Who Should Pay for 9/11?

Amid thousands of settlements and thousands more lawsuits winding their way through the U.S. court system six years after the Sept. 11 attacks, there remains a small, anomalous group of 9/11 victim families whose grief has apparently overwhelmed their desire for any compensation.

Among the families of the 2,974 who died, about 13 families have never signed up for the compensation fund or filed a lawsuit, Sept. 11 Victim Compensation Fund special master Kenneth Feinberg told ABC News.

"They were paralyzed by grief," Feinberg said last week. "I met with most of them. They were so overcome with the recent death of a loved one that they were clinically depressed. Some of them couldn't get out of bed. I offered to fill [the fund] forms out for them and get all the details together and they just said, 'Just leave it on the kitchen table.'"

"And I never heard from them," he said. "My biggest single disappointment was that 13 families did nothing. They never filed with the fund. They never filed a lawsuit."

Feinberg did not provide the names of the families, and while the names of fund claimants were posted on the U.S. Department of Justice's Compensation Fund Web site as claims were made, they were removed 90 days after posting. The last name was removed in June 2004, presenting a challenge to accurately matching a comprehensive list of claimant names and court filings with the official list of 2,974 victims of the Sept. 11 attacks to determine the identities of those the families.

None of the dozens of lawyers, advocates, victim families, government officials and medical personnel who spoke to ABC News, on or off the record, fault the 97 percent of victim families that filed for settlements with the fund or the families who opted to file lawsuits.

But it's clear that the families who didn't seek compensation are the tiniest of minorities. Elsewhere in the globe-spanning, gut-wrenching matrix of 9/11 litigation, vexing legal battles rage on, as heated and unsettled today as the fires that still burned on the wasteland of wreckage at "the Pile" months after the two towers had fallen.

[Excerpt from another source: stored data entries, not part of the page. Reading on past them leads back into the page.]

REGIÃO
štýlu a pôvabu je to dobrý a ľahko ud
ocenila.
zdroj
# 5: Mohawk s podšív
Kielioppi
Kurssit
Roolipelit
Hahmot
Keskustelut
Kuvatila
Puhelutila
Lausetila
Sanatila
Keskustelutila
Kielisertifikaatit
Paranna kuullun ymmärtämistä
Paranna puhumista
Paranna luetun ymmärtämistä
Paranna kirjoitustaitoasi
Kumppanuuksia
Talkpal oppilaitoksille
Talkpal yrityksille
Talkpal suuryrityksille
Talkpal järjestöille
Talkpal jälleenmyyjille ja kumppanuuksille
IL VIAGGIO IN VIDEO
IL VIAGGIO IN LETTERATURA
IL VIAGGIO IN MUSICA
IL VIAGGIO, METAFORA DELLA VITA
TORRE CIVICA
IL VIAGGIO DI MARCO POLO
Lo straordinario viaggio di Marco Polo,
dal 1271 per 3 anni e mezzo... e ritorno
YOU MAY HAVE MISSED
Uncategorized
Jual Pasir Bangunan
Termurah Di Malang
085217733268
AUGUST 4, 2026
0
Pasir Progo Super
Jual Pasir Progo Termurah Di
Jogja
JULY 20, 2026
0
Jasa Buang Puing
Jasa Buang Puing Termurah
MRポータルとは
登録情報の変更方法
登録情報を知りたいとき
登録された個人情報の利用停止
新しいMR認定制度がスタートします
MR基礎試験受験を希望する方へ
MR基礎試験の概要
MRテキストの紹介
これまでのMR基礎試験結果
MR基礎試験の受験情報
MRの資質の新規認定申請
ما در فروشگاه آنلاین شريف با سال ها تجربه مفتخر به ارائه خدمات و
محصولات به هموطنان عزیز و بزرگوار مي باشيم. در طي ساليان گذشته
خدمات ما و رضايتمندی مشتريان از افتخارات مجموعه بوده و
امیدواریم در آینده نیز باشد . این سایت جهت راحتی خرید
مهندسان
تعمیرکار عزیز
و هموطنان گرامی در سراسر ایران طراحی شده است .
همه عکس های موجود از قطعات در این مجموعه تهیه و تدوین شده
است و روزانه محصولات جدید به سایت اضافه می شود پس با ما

Meanwhile, the numbers of newly diagnosed respiratory ailments among rescue and recovery workers continues to swell each year, according to city health officials, increasing the prospect of Sept. 11 litigation stretching well into the next decade.

The lawsuits pit sick recovery workers and residents against the city and the federal government, contractors and building owners against insurance companies, and victim families against the airlines, the U.S. government, foreign governments and international organizations, with billions and billions of dollars at stake and with no end in sight.

"This litigation is unprecedented,'' said Gregory Cannata, lead counsel for about 600 workers who became sick after cleaning the debris and dust from buildings near the twin towers, and who is involved in representing thousands of more recovery and cleanup workers who toiled at ground zero.

The collapse of the World Trade Center towers brought 200,000 tons of steel, 600,000 square feet of window glass, 5,000 tons of asbestos, 12,000 miles of electric cables and 425,000 cubic yards of concrete crashing down into lower Manhattan, according to a joint city and federal report issued in September 2002.